_PROBLEM TO WORK ON:_ Your transcription must include every record word for word and no pictures.

[Saved data entries]
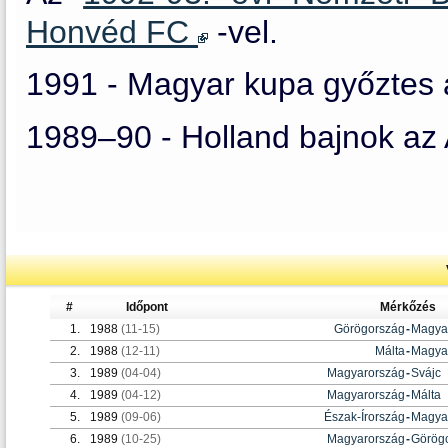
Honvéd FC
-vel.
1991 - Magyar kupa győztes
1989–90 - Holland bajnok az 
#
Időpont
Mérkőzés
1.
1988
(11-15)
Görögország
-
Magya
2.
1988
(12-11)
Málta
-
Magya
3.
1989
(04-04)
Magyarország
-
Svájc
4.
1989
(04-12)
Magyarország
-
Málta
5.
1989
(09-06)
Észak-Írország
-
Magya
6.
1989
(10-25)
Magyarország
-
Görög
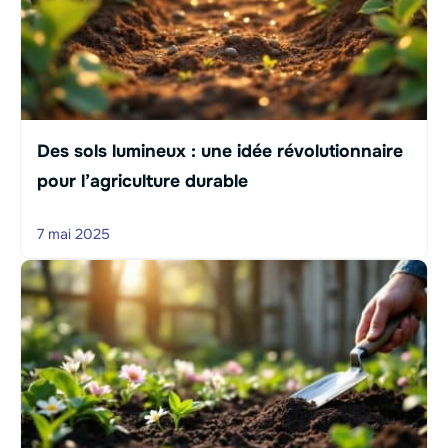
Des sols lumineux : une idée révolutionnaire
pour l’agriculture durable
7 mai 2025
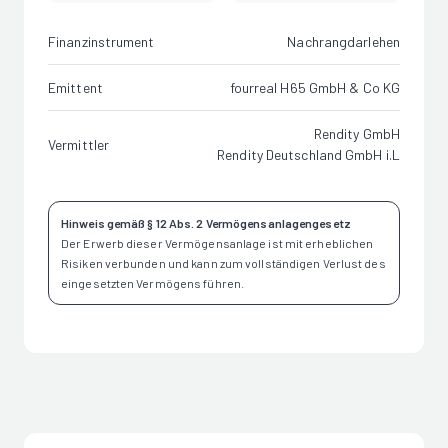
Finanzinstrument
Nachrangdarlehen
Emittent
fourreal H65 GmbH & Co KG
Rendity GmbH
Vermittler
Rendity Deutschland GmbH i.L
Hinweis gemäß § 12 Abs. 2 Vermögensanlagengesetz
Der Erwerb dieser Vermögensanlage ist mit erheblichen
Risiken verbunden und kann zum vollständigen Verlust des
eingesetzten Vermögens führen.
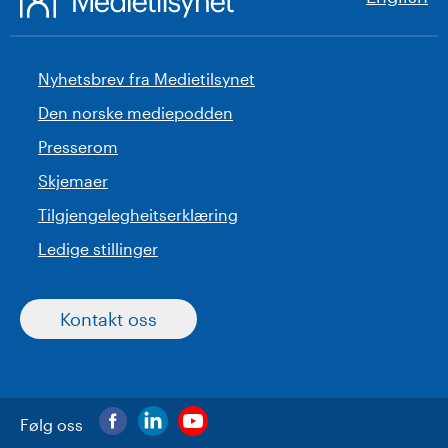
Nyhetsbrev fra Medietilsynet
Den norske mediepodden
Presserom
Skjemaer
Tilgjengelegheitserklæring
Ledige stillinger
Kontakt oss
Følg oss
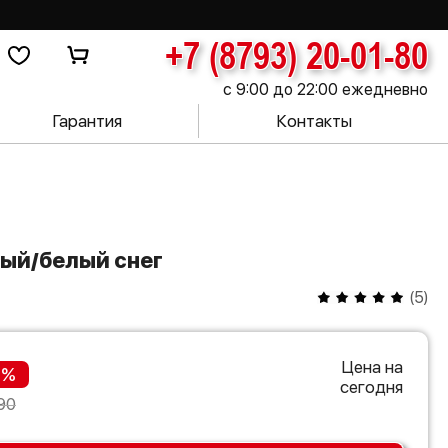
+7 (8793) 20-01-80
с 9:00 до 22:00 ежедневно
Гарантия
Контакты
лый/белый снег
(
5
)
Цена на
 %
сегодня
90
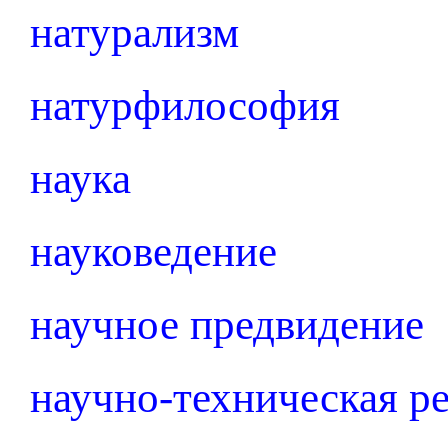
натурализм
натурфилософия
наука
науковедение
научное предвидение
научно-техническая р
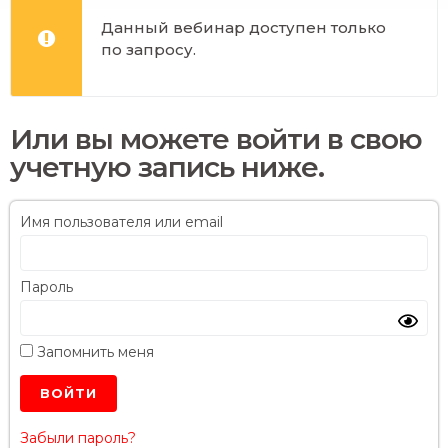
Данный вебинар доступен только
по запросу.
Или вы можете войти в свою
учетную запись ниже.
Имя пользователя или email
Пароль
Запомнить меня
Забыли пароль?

_WRITTEN REPLY:_
Honvéd FC
-vel.
1991 - Magyar kupa győztes
1989–90 - Holland bajnok az 
#
Időpont
Mérkőzés
1.
1988
(11-15)
Görögország
-
Magya
2.
1988
(12-11)
Málta
-
Magya
3.
1989
(04-04)
Magyarország
-
Svájc
4.
1989
(04-12)
Magyarország
-
Málta
5.
1989
(09-06)
Észak-Írország
-
Magya
6.
1989
(10-25)
Magyarország
-
Görög
Des sols lumineux : une idée révolutionnaire
pour l’agriculture durable
7 mai 2025
Finanzinstrument
Nachrangdarlehen
Emittent
fourreal H65 GmbH & Co KG
Rendity GmbH
Vermittler
Rendity Deutschland GmbH i.L
Hinweis gemäß § 12 Abs. 2 Vermögensanlagengesetz
Der Erwerb dieser Vermögensanlage ist mit erheblichen
Risiken verbunden und kann zum vollständigen Verlust des
eingesetzten Vermögens führen.
Nyhetsbrev fra Medietilsynet
Den norske mediepodden
Presserom
Skjemaer
Tilgjengelegheitserklæring
Ledige stillinger
Kontakt oss
Følg oss
+7 (8793) 20-01-80
с 9:00 до 22:00 ежедневно
Гарантия
Контакты
лый/белый снег
(
5
)
Цена на
 %
сегодня
90
натурализм
натурфилософия
наука
науковедение
научное предвидение
научно-техническая р
Данный вебинар доступен только
по запросу.
Или вы можете войти в свою
учетную запись ниже.
Имя пользователя или email
Пароль
Запомнить меня
Забыли пароль?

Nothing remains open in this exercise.